Exercise description
Take the entries below and retype them exactly.

::::::::::

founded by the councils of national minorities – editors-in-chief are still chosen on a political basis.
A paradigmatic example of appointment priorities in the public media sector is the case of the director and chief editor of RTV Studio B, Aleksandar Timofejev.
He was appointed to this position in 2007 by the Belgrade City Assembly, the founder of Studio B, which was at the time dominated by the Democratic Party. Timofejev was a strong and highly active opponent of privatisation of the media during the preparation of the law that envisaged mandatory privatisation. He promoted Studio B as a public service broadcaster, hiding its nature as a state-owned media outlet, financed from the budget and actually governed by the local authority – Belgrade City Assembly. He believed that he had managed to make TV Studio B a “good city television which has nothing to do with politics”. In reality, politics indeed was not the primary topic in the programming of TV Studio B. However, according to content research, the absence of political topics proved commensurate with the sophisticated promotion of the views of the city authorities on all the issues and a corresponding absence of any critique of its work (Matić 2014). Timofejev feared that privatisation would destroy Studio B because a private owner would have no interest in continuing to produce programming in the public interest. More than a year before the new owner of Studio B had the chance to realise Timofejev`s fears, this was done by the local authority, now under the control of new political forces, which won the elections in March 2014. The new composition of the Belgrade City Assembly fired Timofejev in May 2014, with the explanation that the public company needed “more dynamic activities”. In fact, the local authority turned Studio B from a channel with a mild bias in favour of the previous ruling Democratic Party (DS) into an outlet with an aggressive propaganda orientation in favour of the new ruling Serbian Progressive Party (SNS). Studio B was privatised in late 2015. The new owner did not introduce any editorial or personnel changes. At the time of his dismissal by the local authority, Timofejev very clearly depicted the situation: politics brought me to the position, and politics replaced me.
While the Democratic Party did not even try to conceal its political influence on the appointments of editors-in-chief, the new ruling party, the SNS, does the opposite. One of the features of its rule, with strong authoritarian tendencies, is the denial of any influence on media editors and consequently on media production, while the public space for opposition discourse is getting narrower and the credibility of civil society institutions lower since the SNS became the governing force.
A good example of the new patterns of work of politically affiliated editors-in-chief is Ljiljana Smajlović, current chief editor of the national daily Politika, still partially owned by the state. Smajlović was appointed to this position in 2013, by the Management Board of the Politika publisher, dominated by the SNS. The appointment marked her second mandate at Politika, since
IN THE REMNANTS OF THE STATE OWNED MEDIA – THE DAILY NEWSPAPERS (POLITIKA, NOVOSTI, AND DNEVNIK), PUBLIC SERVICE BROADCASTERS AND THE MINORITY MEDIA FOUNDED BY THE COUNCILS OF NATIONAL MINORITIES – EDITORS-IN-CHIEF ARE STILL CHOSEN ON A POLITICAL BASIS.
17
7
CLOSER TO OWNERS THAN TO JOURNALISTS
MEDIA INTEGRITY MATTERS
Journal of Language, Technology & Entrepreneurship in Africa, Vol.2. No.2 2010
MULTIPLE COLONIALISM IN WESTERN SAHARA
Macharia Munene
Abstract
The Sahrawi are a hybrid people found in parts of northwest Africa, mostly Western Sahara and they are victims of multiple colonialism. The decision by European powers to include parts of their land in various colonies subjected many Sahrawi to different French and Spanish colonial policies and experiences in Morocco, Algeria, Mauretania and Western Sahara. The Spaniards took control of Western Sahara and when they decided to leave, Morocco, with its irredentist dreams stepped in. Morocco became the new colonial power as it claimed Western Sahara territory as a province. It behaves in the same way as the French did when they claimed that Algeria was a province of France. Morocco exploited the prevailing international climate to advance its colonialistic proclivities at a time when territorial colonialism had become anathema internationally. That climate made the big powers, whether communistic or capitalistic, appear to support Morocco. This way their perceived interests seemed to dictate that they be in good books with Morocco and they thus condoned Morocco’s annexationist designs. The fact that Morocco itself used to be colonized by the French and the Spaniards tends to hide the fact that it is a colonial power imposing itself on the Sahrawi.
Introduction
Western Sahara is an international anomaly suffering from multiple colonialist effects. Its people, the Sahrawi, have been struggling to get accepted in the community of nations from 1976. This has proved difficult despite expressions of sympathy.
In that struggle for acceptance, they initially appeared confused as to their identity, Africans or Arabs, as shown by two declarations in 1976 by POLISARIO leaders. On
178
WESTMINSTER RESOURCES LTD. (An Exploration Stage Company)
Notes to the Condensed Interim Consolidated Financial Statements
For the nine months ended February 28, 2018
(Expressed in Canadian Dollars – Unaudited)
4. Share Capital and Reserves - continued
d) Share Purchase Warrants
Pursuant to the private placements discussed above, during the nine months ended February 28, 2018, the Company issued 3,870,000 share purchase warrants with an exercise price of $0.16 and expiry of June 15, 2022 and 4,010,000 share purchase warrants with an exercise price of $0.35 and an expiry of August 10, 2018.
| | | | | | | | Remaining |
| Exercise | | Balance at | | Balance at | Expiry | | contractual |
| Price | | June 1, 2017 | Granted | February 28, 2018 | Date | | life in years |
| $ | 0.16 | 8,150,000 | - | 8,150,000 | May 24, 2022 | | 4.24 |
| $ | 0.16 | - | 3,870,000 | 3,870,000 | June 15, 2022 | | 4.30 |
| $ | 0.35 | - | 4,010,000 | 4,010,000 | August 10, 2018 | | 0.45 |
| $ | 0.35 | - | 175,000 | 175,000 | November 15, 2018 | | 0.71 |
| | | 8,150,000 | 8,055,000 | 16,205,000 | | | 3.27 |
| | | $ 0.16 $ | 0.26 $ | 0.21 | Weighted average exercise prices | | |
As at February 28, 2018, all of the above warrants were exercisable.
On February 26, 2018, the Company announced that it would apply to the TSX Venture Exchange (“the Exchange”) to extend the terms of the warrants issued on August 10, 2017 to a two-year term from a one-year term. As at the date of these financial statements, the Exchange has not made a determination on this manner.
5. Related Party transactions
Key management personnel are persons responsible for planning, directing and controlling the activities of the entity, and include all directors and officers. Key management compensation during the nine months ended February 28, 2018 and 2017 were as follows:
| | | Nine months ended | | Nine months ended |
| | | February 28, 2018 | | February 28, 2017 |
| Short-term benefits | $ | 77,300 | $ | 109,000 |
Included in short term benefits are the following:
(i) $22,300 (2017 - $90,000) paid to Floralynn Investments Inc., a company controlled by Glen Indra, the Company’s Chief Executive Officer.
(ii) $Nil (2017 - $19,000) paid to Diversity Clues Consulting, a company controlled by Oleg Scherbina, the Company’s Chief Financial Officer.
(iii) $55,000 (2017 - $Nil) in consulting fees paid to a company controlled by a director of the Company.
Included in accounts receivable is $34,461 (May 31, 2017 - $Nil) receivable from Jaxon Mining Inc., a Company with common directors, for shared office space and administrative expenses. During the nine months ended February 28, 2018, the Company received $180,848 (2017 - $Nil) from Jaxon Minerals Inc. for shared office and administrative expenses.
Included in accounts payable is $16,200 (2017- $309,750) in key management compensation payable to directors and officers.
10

::::::::::

Written answer
founded by the councils of national minorities – editors-in-chief are still chosen on a political basis.
A paradigmatic example of appointment priorities in the public media sector is the case of the director and chief editor of RTV Studio B, Aleksandar Timofejev.
He was appointed to this position in 2007 by the Belgrade City Assembly, the founder of Studio B, which was at the time dominated by the Democratic Party. Timofejev was a strong and highly active opponent of privatisation of the media during the preparation of the law that envisaged mandatory privatisation. He promoted Studio B as a public service broadcaster, hiding its nature as a state-owned media outlet, financed from the budget and actually governed by the local authority – Belgrade City Assembly. He believed that he had managed to make TV Studio B a “good city television which has nothing to do with politics”. In reality, politics indeed was not the primary topic in the programming of TV Studio B. However, according to content research, the absence of political topics proved commensurate with the sophisticated promotion of the views of the city authorities on all the issues and a corresponding absence of any critique of its work (Matić 2014). Timofejev feared that privatisation would destroy Studio B because a private owner would have no interest in continuing to produce programming in the public interest. More than a year before the new owner of Studio B had the chance to realise Timofejev`s fears, this was done by the local authority, now under the control of new political forces, which won the elections in March 2014. The new composition of the Belgrade City Assembly fired Timofejev in May 2014, with the explanation that the public company needed “more dynamic activities”. In fact, the local authority turned Studio B from a channel with a mild bias in favour of the previous ruling Democratic Party (DS) into an outlet with an aggressive propaganda orientation in favour of the new ruling Serbian Progressive Party (SNS). Studio B was privatised in late 2015. The new owner did not introduce any editorial or personnel changes. At the time of his dismissal by the local authority, Timofejev very clearly depicted the situation: politics brought me to the position, and politics replaced me.
While the Democratic Party did not even try to conceal its political influence on the appointments of editors-in-chief, the new ruling party, the SNS, does the opposite. One of the features of its rule, with strong authoritarian tendencies, is the denial of any influence on media editors and consequently on media production, while the public space for opposition discourse is getting narrower and the credibility of civil society institutions lower since the SNS became the governing force.
A good example of the new patterns of work of politically affiliated editors-in-chief is Ljiljana Smajlović, current chief editor of the national daily Politika, still partially owned by the state. Smajlović was appointed to this position in 2013, by the Management Board of the Politika publisher, dominated by the SNS. The appointment marked her second mandate at Politika, since
IN THE REMNANTS OF THE STATE OWNED MEDIA – THE DAILY NEWSPAPERS (POLITIKA, NOVOSTI, AND DNEVNIK), PUBLIC SERVICE BROADCASTERS AND THE MINORITY MEDIA FOUNDED BY THE COUNCILS OF NATIONAL MINORITIES – EDITORS-IN-CHIEF ARE STILL CHOSEN ON A POLITICAL BASIS.
17
7
CLOSER TO OWNERS THAN TO JOURNALISTS
MEDIA INTEGRITY MATTERS
Journal of Language, Technology & Entrepreneurship in Africa, Vol.2. No.2 2010
MULTIPLE COLONIALISM IN WESTERN SAHARA
Macharia Munene
Abstract
The Sahrawi are a hybrid people found in parts of northwest Africa, mostly Western Sahara and they are victims of multiple colonialism. The decision by European powers to include parts of their land in various colonies subjected many Sahrawi to different French and Spanish colonial policies and experiences in Morocco, Algeria, Mauretania and Western Sahara. The Spaniards took control of Western Sahara and when they decided to leave, Morocco, with its irredentist dreams stepped in. Morocco became the new colonial power as it claimed Western Sahara territory as a province. It behaves in the same way as the French did when they claimed that Algeria was a province of France. Morocco exploited the prevailing international climate to advance its colonialistic proclivities at a time when territorial colonialism had become anathema internationally. That climate made the big powers, whether communistic or capitalistic, appear to support Morocco. This way their perceived interests seemed to dictate that they be in good books with Morocco and they thus condoned Morocco’s annexationist designs. The fact that Morocco itself used to be colonized by the French and the Spaniards tends to hide the fact that it is a colonial power imposing itself on the Sahrawi.
Introduction
Western Sahara is an international anomaly suffering from multiple colonialist effects. Its people, the Sahrawi, have been struggling to get accepted in the community of nations from 1976. This has proved difficult despite expressions of sympathy.
In that struggle for acceptance, they initially appeared confused as to their identity, Africans or Arabs, as shown by two declarations in 1976 by POLISARIO leaders. On
178
WESTMINSTER RESOURCES LTD. (An Exploration Stage Company)
Notes to the Condensed Interim Consolidated Financial Statements
For the nine months ended February 28, 2018
(Expressed in Canadian Dollars – Unaudited)
4. Share Capital and Reserves - continued
d) Share Purchase Warrants
Pursuant to the private placements discussed above, during the nine months ended February 28, 2018, the Company issued 3,870,000 share purchase warrants with an exercise price of $0.16 and expiry of June 15, 2022 and 4,010,000 share purchase warrants with an exercise price of $0.35 and an expiry of August 10, 2018.
| | | | | | | | Remaining |
| Exercise | | Balance at | | Balance at | Expiry | | contractual |
| Price | | June 1, 2017 | Granted | February 28, 2018 | Date | | life in years |
| $ | 0.16 | 8,150,000 | - | 8,150,000 | May 24, 2022 | | 4.24 |
| $ | 0.16 | - | 3,870,000 | 3,870,000 | June 15, 2022 | | 4.30 |
| $ | 0.35 | - | 4,010,000 | 4,010,000 | August 10, 2018 | | 0.45 |
| $ | 0.35 | - | 175,000 | 175,000 | November 15, 2018 | | 0.71 |
| | | 8,150,000 | 8,055,000 | 16,205,000 | | | 3.27 |
| | | $ 0.16 $ | 0.26 $ | 0.21 | Weighted average exercise prices | | |
As at February 28, 2018, all of the above warrants were exercisable.
On February 26, 2018, the Company announced that it would apply to the TSX Venture Exchange (“the Exchange”) to extend the terms of the warrants issued on August 10, 2017 to a two-year term from a one-year term. As at the date of these financial statements, the Exchange has not made a determination on this manner.
5. Related Party transactions
Key management personnel are persons responsible for planning, directing and controlling the activities of the entity, and include all directors and officers. Key management compensation during the nine months ended February 28, 2018 and 2017 were as follows:
| | | Nine months ended | | Nine months ended |
| | | February 28, 2018 | | February 28, 2017 |
| Short-term benefits | $ | 77,300 | $ | 109,000 |
Included in short term benefits are the following:
(i) $22,300 (2017 - $90,000) paid to Floralynn Investments Inc., a company controlled by Glen Indra, the Company’s Chief Executive Officer.
(ii) $Nil (2017 - $19,000) paid to Diversity Clues Consulting, a company controlled by Oleg Scherbina, the Company’s Chief Financial Officer.
(iii) $55,000 (2017 - $Nil) in consulting fees paid to a company controlled by a director of the Company.
Included in accounts receivable is $34,461 (May 31, 2017 - $Nil) receivable from Jaxon Mining Inc., a Company with common directors, for shared office space and administrative expenses. During the nine months ended February 28, 2018, the Company received $180,848 (2017 - $Nil) from Jaxon Minerals Inc. for shared office and administrative expenses.
Included in accounts payable is $16,200 (2017- $309,750) in key management compensation payable to directors and officers.
10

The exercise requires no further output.